Ideally, Gold would move in reverse tandem with USDollar – this was what was seen towards the end of last week in the yellow metal where it ripped (move upwards) in a parabolic fashion on the back of a dovish-Fed-driven dollar weakness. Fundamentally, foreign holders of gold would only trade in USdollar, a weakness in USDollar would increase buying power of these holders thus acquiring more gold for the same USD value and vice versa.

However, we are of the opinion that the market might have overpriced the dovishness of the Fed as current Fed-Fund futures contract for January 2020 is showing a market pricing of even a rate cut of 15 basis point. Better-than-expected jobs data released on Friday did not agree with the Fed on its newly-adopted uber-dovish pathway; hinting to us that should local US macro-economic conditions continue to show unperturbed strength, there might be an increased likelihood of a rate hike this year (given that the Fed claims that they are entirely data dependent).

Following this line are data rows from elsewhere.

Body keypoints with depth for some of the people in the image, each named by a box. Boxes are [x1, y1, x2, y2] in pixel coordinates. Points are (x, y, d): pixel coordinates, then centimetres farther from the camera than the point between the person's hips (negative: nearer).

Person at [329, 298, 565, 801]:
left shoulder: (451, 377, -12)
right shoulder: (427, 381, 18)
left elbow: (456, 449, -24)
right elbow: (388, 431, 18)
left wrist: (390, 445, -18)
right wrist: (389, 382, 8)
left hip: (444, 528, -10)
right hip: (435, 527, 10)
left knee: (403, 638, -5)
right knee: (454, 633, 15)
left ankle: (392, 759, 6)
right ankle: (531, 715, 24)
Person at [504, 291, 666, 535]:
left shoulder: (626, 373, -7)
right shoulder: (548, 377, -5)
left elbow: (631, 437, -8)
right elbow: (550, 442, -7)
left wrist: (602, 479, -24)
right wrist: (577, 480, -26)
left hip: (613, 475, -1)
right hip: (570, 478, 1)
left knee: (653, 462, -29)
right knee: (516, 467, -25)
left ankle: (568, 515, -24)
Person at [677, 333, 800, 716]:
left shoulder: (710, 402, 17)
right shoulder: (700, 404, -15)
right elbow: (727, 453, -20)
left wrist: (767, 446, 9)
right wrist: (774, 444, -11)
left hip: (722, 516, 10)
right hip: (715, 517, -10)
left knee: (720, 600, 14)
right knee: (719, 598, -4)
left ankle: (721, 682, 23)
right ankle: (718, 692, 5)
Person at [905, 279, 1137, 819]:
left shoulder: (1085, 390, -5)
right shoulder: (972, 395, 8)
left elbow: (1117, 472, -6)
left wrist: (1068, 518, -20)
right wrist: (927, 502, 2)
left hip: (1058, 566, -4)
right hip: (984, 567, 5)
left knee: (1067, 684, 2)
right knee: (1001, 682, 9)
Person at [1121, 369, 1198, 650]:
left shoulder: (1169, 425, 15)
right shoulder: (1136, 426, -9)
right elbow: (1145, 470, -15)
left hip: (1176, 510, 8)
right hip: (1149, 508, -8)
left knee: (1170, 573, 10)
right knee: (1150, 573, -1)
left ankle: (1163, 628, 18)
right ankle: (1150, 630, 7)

On the back of this, we at least expect a shorter-term bullish recovery in the greenback which by default would push gold lower.

Technically, we are currently trading below the neckline of a Head and Shoulders pattern (see H1 Chart) – a bearish reversal pattern. Traders can ride on the envisage bearishness by shorting gold.

Fig 1: Hourly (H1) Gold Chart


Sell @ current market price (instant execution)

Stop: 1328.26

Limit: 1287.75

Alternatively, if US macrodata starts to disappoints, then perhaps the Fed were right with the delve to dovishness thus re-igniting a bearish dollar, Gold would be expected to rip further as a result. Traders should always use a stop-loss.